The project, which has been tied up in legal and legislative challenges for years, will carry wind-generated power from Kansas to Indiana on a 780-mile-long transmission line that includes eight northern Missouri counties.
A group of landowners challenged a June 2019 ruling by the state’s Public Service Commission allowing Chicago-based Invenergy to acquire the line from Grain Belt.
The PSC’s decision to approve the sale was a necessary step for Invenergy to buy the rights to construct the proposed line.
Attorneys for the Eastern Missouri Landowners Alliance, also known as Show Me Concerned Landowners, argued that regulators did not have jurisdiction to approve the sale.

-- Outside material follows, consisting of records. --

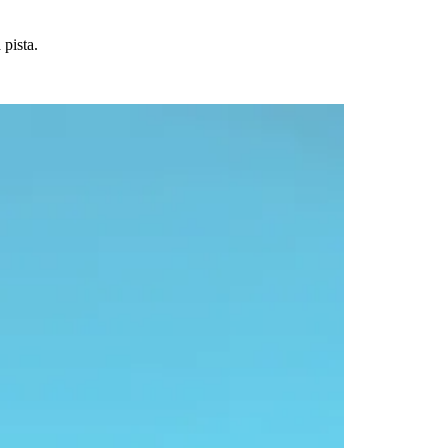
 pista.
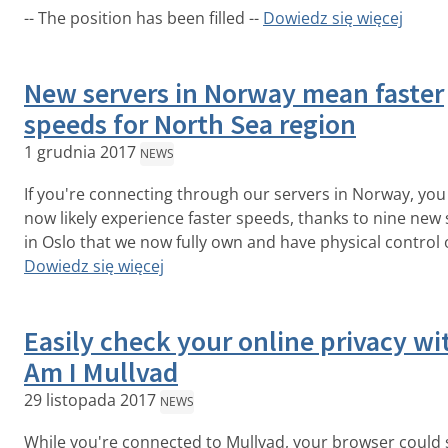
-- The position has been filled --
Dowiedz się więcej
New servers in Norway mean faster
speeds for North Sea region
1 grudnia 2017
NEWS
If you're connecting through our servers in Norway, you 
now likely experience faster speeds, thanks to nine new 
in Oslo that we now fully own and have physical control 
Dowiedz się więcej
Easily check your online privacy wi
Am I Mullvad
29 listopada 2017
NEWS
While you're connected to Mullvad, your browser could s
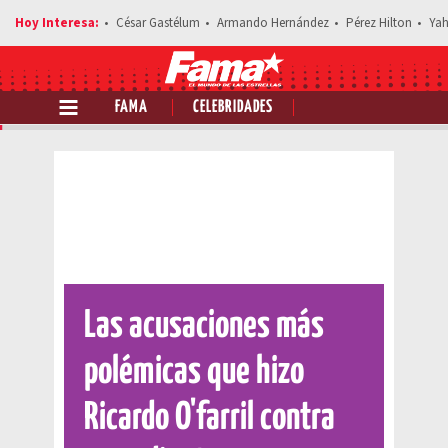
César Gastélum
Armando Hernández
Pérez Hilton
Yah
FAMA
CELEBRIDADES
Comparte esta noticia
Las acusaciones más
polémicas que hizo
Ricardo O'farril contra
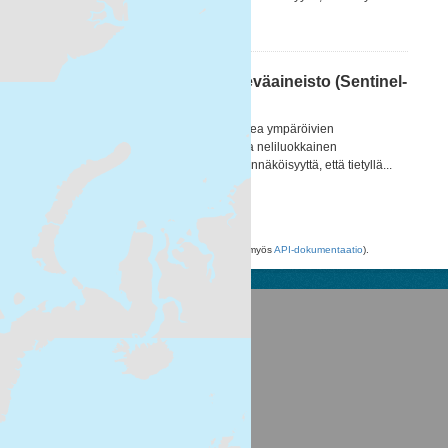
WMS
HTML
Itämeren päivittäinen pintaleväaineisto (Sentinel-
3 OLCI) 2017– / Daily surfa...
[FI] Itämeren alueen ja erityisesti Suomea ympäröivien
merialueiden pintalevälauttoja kuvaava neliluokkainen
tulkintakartta. Tulkintakartta kuvaa todennäköisyyttä, että tietyllä...
WMS
HTML
Voit käyttää rekisteriä myös
API
avulla (katso myös
API-dokumentaatio
).
Suomen ympäristökeskus
Latokartanonkaari 11
FI-00790 Helsinki
Switchboard: +358 295 251 000
Fax: 09 5490 2190
syke.fi
Palvelukuvaus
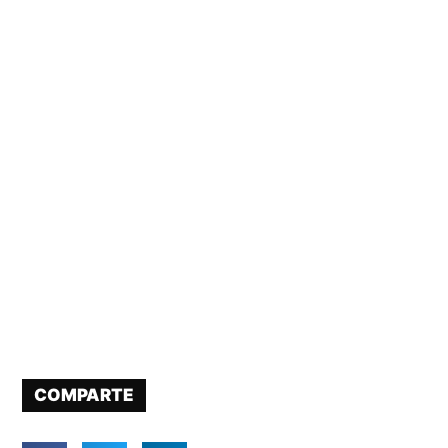
COMPARTE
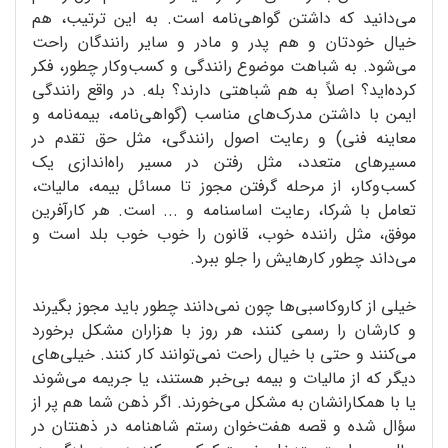
می‌دانید که داشتن گواهی‌نامه است. به این ترتیب، هم
خیال خودتان و هم پدر و مادر و سایر رانندگان راحت
می‌شود. به شباهت موضوع رانندگی و کسب‌وکار چطور، فکر
کرده‌اید؟ اصلاً به هم شباهتی دارند؟ بله. در واقع رانندگی
ایمن با داشتن مدرک‌های مناسب (گواهی‌نامه، بیمه‌نامه و
معاینه فنی) و رعایت اصول رانندگی، مثل حق تقدم در
مسیرهای متعدد، مثل رفتن در مسیر راه‌اندازی یک
کسب‌وکار، از مرحله گرفتن مجوز تا مسائل بیمه، مالیات،
تعامل با شرکا، رعایت اساسنامه و ... است. هر کارآفرین
موفق، مثل راننده خوب، قانون را خوب خوب بلد است و
می‌داند چطور کارهایش را جلو ببرد.
خیلی از کاروکاسبی‌ها چون نمی‌دانند چطور باید مجوز بگیرند
و کارشان را رسمی کنند، هر روز با هزاران مشکل برخورد
می‌کنند و حتی با خیال راحت نمی‌توانند کار کنند. خیلی‌های
دیگر که از مالیات و بیمه بی‌خبر هستند، یا جریمه می‌شوند
یا با همکارانشان به مشکل می‌خورند. اگر ذهن شما هم پر از
سؤال شده و قصه هفت‌خوان رستم شاهنامه در ذهنتان در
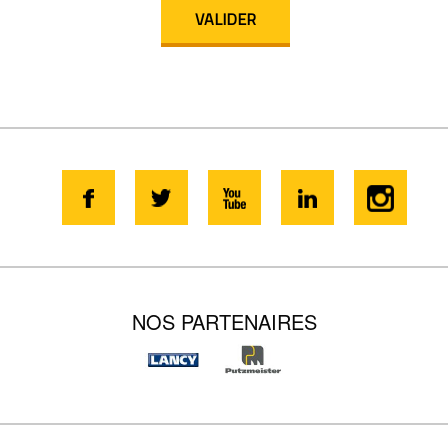
NOS PARTENAIRES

They say the state should not allow a private company to use eminent domain proceedings to acquire land for the towers that will hold the line.
The Missouri Court of Appeals Western District disagreed, saying the PSC decision was correct because the project will deliver energy to Missouri wholesale customers, who will provide that energy to their retail customers.
“The commission found that, Grain Belt will not selectively sell to particular retail customers, but the electricity it transmits will serve the general public,” the court noted. “We find that the commission had the statutory authority to approve the sale of Grain Belt to Invenergy.”
Invenergy spokeswoman Beth Conley said the decision was good for Missouri’s economy.
“This $500 million private investment and the 1,500 construction jobs the Grain Belt Express will create are more important now than ever as Missouri emerges from the current economic crisis,” Conley said.
The decision is the second blow to the landowners in recent months.
In May, the Missouri Legislature failed to approve a law that would have prevented the company from using eminent domain to build the high-voltage line.
The measure moved out of the House, but was blocked in the Senate for the second year.
In addition to carrying power from Kansas to Indiana, the project also will include a 500-megawatt converter station that will supply electricity to at least 350,000 Missourians at a projected savings of $12.8 million per year based on contracts already reached with municipal utilities around the state.
The company has said that its structures will take up less than a total of 10 acres of land throughout Missouri, not including land underneath transmission wires.
“Land in the easement can maintain its existing use, and landowners will be compensated fairly for the easement and any damages,” the company said in literature distributed to lawmakers.
According to Invenergy, landowners along the route recently received a letter sharing the latest developments as well as a map showing the project route for each parcel.
“With an easement agreement, the landowner retains use and full ownership of the property and will be compensated at 110% fair market value of the land in the easement area,” the company said. “Landowners will also be compensated $18,000 for each structure built on their land and at their option may take the payment in a lump sum at construction or in annual payments.”
In its ruling, the court said the project will primarily use a pole design which has a smaller footprint than traditional alternating current transmission lines.